He held a copy of his new book, Extinctions of Major Species, open at the first page. It read:
“The eastern grey squirrel has survived for over six trillion years, and counting. Other species weren’t so fortunate. Its close cousin, the eastern chipmunk, went extinct after merely forty billion years. The white throated sparrow went extinct after ten billion years. Worst of all, the monkey known as homo sapiens didn’t even last ten million years, let alone ten billion”.
The squirrel closed the book and pondered the information. It had, indeed, taken billions of years for the eastern grey squirrel to become the dominant species – and, eventually, the only species – on Planet Earth. The eastern grey squirrel was, in fact, the only species that had thus far evaded extinction anywhere in the universe, save for those primitive residents of Sagittarius, the Sagittarian amoebas.
The eastern grey squirrels were smarter by far than any other previously existing species – they could find the answer to absolutely anything, if they wanted to. Six trillion years of evolution had, of course, given them a considerable intellectual advantage over any other previously existing species.
The book continued:
“When ancient civilizations talked of “God”, they were, without realizing it, anticipating something like the arrival of the modern eastern grey squirrel, for the ancient concept of god and the current eastern grey squirrel species are, for all intents and purposes, no different”.
These words filled the squirrel who was reading it with pride – one of the seven deadly sins, incidentally, in ancient times. The squirrel’s pride, however, was understandable. The eastern grey squirrel was the ultimate triumph of evolution. All other species had failed.
The most recent extinction – on planet Earth, that is, for there were countless extinctions elsewhere – had been of the familiar pigeon. The pigeon lasted three trillion years and was, for most of its existence, the most abundant species on earth. But predation by eastern grey squirrels shifted the balance decisively in the favor of the squirrel.
The last pigeon died on 3279376021610 A.D.
The battle between the common pigeon and the eastern grey squirrel was, in a sense, a competition to determine which species – the affable pigeon, the clever squirrel - would be evolution’s success story, the dominant species, the godlike race. Prior to that battle – only a few billion years prior, in fact – it should be noted that there had been numerous species of birds and rodents left on Earth. The rat, the starling, and the american robin were all somewhat abundant, but a mass extinction had occurred and mysteriously killed off everything except the pigeon and the squirrel, who were by all accounts left unharmed.
Now it was only the squirrel that remained. They sang songs and played hopscotch to pass the time. There were no more trees, but they had built artificial trees that served their purpose equally well. These artificial trees covered the earth. They swung from one structure to another with striking agility.

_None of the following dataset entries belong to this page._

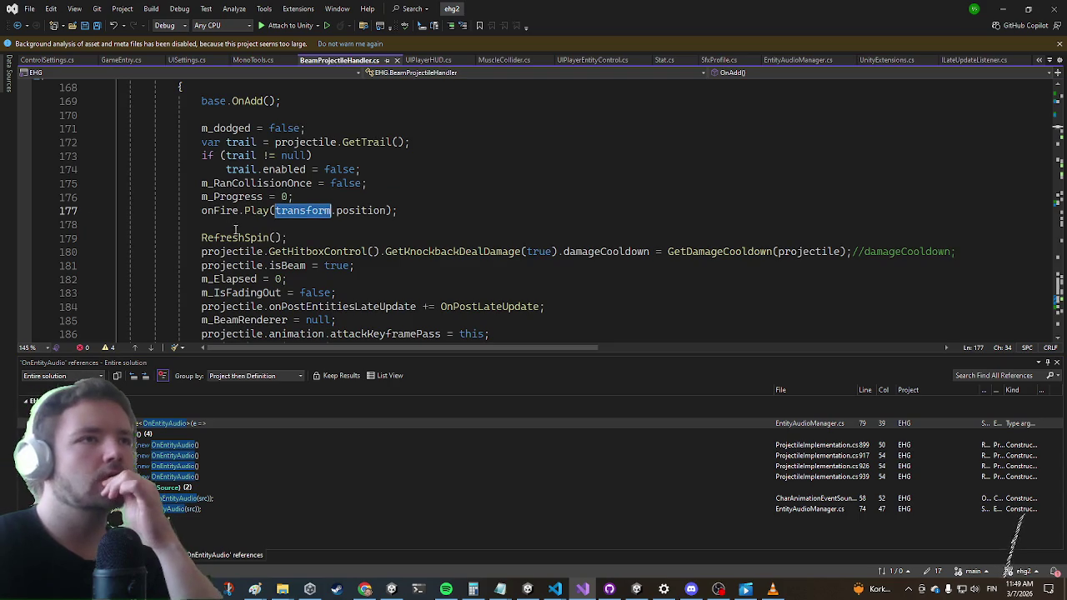
{"action": "mouse_move", "coordinate": [226, 213]}
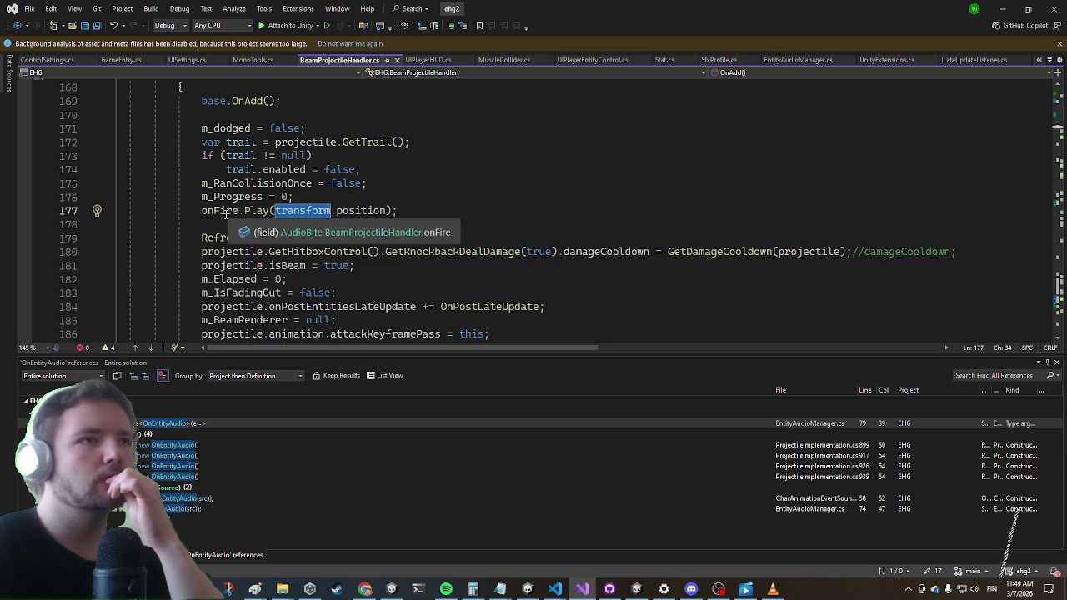
{"action": "left_click", "coordinate": [226, 212]}
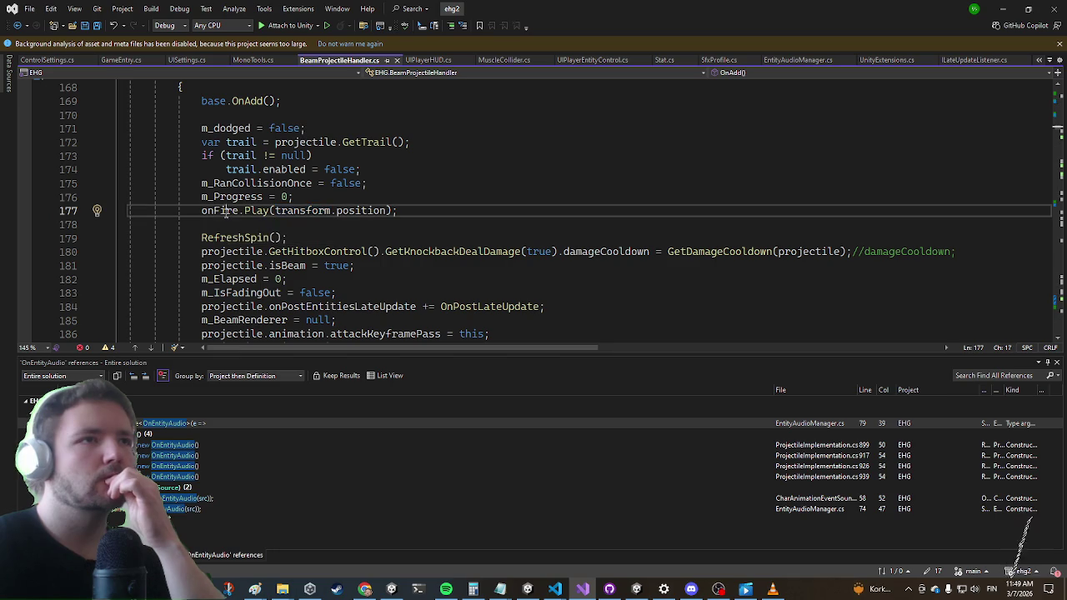
Review the OnEntityAudio raises in ProjectileImplementation.cs at lines 917, 926 and 939
{"action": "left_click", "coordinate": [500, 456]}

They were also avid archaeologists. They read accounts of various extinct species: the white-tailed deer, the brown-spotted horned weasel, the pied-billed platypus, the European giant toad, the koala, homo sapiens. One particular homo sapiens was of special interest to them: Jesus Christ. One of their favorite songs to sing was “Onward Christian Soldiers”. They viewed The Bible as a sacred text, one that prophesied the arrival of God in the form of the eastern grey squirrel. The squirrels celebrated Christmas every year, placing stars atop the trees they had made.
They had found the corpse of Jesus next to the corpse of a brown-spotted horned weasel in the Sahara Desert. No one knew how it got there.
It was indeed fortunate that homo sapiens went extinct so quickly, for if it hadn’t, it would surely have destroyed all other species, perhaps even the entire universe.
The squirrels also fantasized about what they would do for the next several trillion years. The Chief Squirrel, named Ott, had grand schemes. He planned to send a Squirrel to each corner of the universe, heavily armed, so that invaders from whatever new universes might form would not be able to penetrate the Universe of the Squirrels. He also wanted to go back in time and re-stage history, so that squirrels would be the dominant species from within a few seconds after the Big Bang.
Ott died at the age of 9201303, but his successors planned to continue his mission. Four noble squirrels, each carrying various types of ammunition, were each to be deployed to one of the four corners of the universe, staring at the nothingness beyond and waiting for something to come out of that nothingness so they could attack it.
The four squirrels who were chosen were, in fact, descendants of Ott himself. The journey to the upper left corner of the universe was estimated to take about 6 seconds, the upper right corner about 5, the lower left corner about 5, and the lower right about 4. Each squirrel carried a dozen miniature nuclear bombs.
The spaceships were ready to be deployed. The universe would belong to the squirrels forever.
At around the time the first squirrel was set to be deployed an asteroid was hurtling towards earth. By the time any of the squirrels noticed it was too late. None of the squirrels had been deployed and the Earth was promptly turned into ash and rubble.
Only the Sagittarian amoebas survived. Time would tell if they evolved into the godlike race, the second coming of the doomed grey squirrel.